Gohlis ist ein Stadtteil im Nordwesten Leipzigs und besticht durch endlose Straßen mit Gründerzeitarchitektur, aber auch Villen nahe am Zoo, in denen zu DDR-Zeiten hohe russische Offiziere gewohnt haben sollen.
Die Gosenschänke ist in einem Jugendstilgebäude untergebracht und verfügt über einen Biergarten mit Innenhofcharakter, der aber von der rückwärtigen Straße aus zugänglich ist. Als ich die Gosenschänke nach über 25 Jahren wieder betrat, kam die Erinnerung hoch und es hat sich nichts Stilbildendes verändert.
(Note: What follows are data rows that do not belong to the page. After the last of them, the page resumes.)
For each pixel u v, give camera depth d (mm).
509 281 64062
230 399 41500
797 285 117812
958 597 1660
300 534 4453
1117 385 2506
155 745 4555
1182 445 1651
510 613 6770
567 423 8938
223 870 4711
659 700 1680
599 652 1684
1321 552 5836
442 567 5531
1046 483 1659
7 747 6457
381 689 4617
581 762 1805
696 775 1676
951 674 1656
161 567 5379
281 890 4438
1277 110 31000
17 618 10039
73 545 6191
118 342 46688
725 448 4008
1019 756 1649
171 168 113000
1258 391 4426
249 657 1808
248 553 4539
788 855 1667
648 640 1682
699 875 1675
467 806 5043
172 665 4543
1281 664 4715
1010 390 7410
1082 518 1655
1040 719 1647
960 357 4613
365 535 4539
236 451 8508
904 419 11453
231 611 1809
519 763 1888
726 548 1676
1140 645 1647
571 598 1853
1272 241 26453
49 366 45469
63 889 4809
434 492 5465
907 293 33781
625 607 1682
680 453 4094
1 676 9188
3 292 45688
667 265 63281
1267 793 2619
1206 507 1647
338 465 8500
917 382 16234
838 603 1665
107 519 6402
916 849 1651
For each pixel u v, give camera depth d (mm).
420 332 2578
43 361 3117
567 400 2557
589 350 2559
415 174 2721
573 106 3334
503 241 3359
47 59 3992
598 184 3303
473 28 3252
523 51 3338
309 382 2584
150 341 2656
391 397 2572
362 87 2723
Wer historische Gaststätten mag, der muss einmal in die Gaststube einkehren! Auch das spezielle Bier, die Gose, die sich nicht Bier nennen darf, weil sie Milchsäure enthält, die für den säuerlichen Geschmack sorgt, ist etwas Besonderes. Ungewöhnlich für den Pilstrinker, aber erfrischend und auch ohne die vielen Aromaten, mit denen sie auf der Karte als Mixgetränk auftaucht (Berliner Weiße als grober Vergleich ist nicht falsch), genießbar.
Neben dem Ambiente und den Gosespezialitäten wirbt die Gosenschänke mit sächsischer Küche. Eine richtiggehende Regionalküche hat Sachsen eigentlich nicht hervorgebracht. Es sind Anleihen an die böhmische, thüringische und fränkische Küche, die in vielen Leipziger Lokalitäten als „sächsisch“ angeboten wird.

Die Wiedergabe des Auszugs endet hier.